Self-Portrait as Milk Hare in Active Shooter Alert

Traci Brimhall | Poetry

We plan our escape from our basement classroom.
My students share memories of school shooter drills.
I share what police advise—run. Trees blush and undress,
but the scratching outside our window is not the dead

we fear to be. Today in the news I read rediscovered stories
collected by Irish schoolchildren of household medicine
and hags who became rabbits to lap milk from cows, though
I don’t know why a witch would need to, why she couldn’t say

I’m a mother like you, hold her own cream in her cupped palm
for the cow’s rough tongue, and ask for the kindness returned.
The moon occults the stars in Taurus, and my son performs
his sadness over an otter that died at the zoo. He blinks slow

and sniffles back octaves of salt. I don’t know where he learned
to do this, to be an understudy to the keening of trees planted
too close to houses.

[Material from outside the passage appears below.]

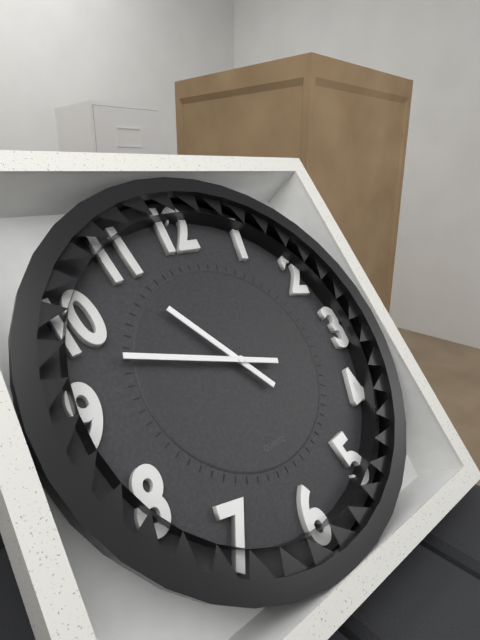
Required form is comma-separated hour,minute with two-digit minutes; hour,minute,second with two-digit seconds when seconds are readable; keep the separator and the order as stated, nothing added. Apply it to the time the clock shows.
10,48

I read him Runaway Bunny and say I would
chase him though all his transformations—be the gardener

to his crocus, the wind to his sailing ship, the tightrope walker
when he learns the trapeze so we can both be creatures of air.
One student says we can use him as a stool to climb from
the window well to the lawn. I am glad someone wants to die

for the rest of us. I don’t want to give my son a hero
for a mother. I want to go home to him. I want him to lose me
after years of hugs, arguments, and medically acceptable suffering,
and I would take this student’s offering to leap from his back,

like the milk-hare a farmer shot, and then went to confront
his neighbor for stealing, only to find her in bed, human again,
holding her bleeding head. The farmer warned her thirsty tongue
though he knew, as everyone did, that bullets won’t kill witches.

I will not die for these students. Or kill for them. I would draw
on whiskers and pull myself from this concrete burrow, dodge
cracks in the air, aim for the gentle corrections of trees’ shadows.
My body small enough for hiding. My ears so large they can hear

my name in my son’s prayer—red as the fear that will keep me
on earth, black as blood in moonlight, in the fur that twitches back
to skin again, my son’s arms safely around my neck, his milkteeth
and bubblegum cheeks breathing, breathing, oh, still alive.